§ EXERCISE AIM:
Each line from the start of the listing below through the line containing "n este navegador" should be reproduced exactly, with no others.

§ ENTRIES SHOWN:
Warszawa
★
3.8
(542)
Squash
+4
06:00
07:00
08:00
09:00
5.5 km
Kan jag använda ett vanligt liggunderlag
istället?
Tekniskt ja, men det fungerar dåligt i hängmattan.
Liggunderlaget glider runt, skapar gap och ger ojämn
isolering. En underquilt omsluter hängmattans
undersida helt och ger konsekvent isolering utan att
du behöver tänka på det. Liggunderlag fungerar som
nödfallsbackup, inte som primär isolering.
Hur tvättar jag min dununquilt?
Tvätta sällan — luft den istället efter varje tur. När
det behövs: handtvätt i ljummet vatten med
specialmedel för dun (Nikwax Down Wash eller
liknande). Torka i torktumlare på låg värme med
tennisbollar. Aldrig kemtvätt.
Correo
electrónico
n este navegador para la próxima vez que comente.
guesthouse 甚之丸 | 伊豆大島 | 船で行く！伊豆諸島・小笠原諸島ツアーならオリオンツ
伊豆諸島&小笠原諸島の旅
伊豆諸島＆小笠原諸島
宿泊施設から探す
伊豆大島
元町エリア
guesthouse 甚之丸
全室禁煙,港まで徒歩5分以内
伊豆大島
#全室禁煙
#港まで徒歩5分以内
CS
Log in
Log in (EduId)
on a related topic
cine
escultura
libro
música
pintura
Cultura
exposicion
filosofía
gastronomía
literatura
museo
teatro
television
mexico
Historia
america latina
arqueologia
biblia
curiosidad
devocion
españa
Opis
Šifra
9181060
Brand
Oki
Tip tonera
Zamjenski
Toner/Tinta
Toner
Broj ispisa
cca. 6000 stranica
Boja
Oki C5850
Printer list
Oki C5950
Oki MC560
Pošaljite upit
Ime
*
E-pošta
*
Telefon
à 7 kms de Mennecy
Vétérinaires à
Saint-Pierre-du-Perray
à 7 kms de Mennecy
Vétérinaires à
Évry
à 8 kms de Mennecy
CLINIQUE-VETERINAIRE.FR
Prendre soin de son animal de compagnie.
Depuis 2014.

§ OUTPUT OF THE TASK:
Warszawa
★
3.8
(542)
Squash
+4
06:00
07:00
08:00
09:00
5.5 km
Kan jag använda ett vanligt liggunderlag
istället?
Tekniskt ja, men det fungerar dåligt i hängmattan.
Liggunderlaget glider runt, skapar gap och ger ojämn
isolering. En underquilt omsluter hängmattans
undersida helt och ger konsekvent isolering utan att
du behöver tänka på det. Liggunderlag fungerar som
nödfallsbackup, inte som primär isolering.
Hur tvättar jag min dununquilt?
Tvätta sällan — luft den istället efter varje tur. När
det behövs: handtvätt i ljummet vatten med
specialmedel för dun (Nikwax Down Wash eller
liknande). Torka i torktumlare på låg värme med
tennisbollar. Aldrig kemtvätt.
Correo
electrónico
n este navegador para la próxima vez que comente.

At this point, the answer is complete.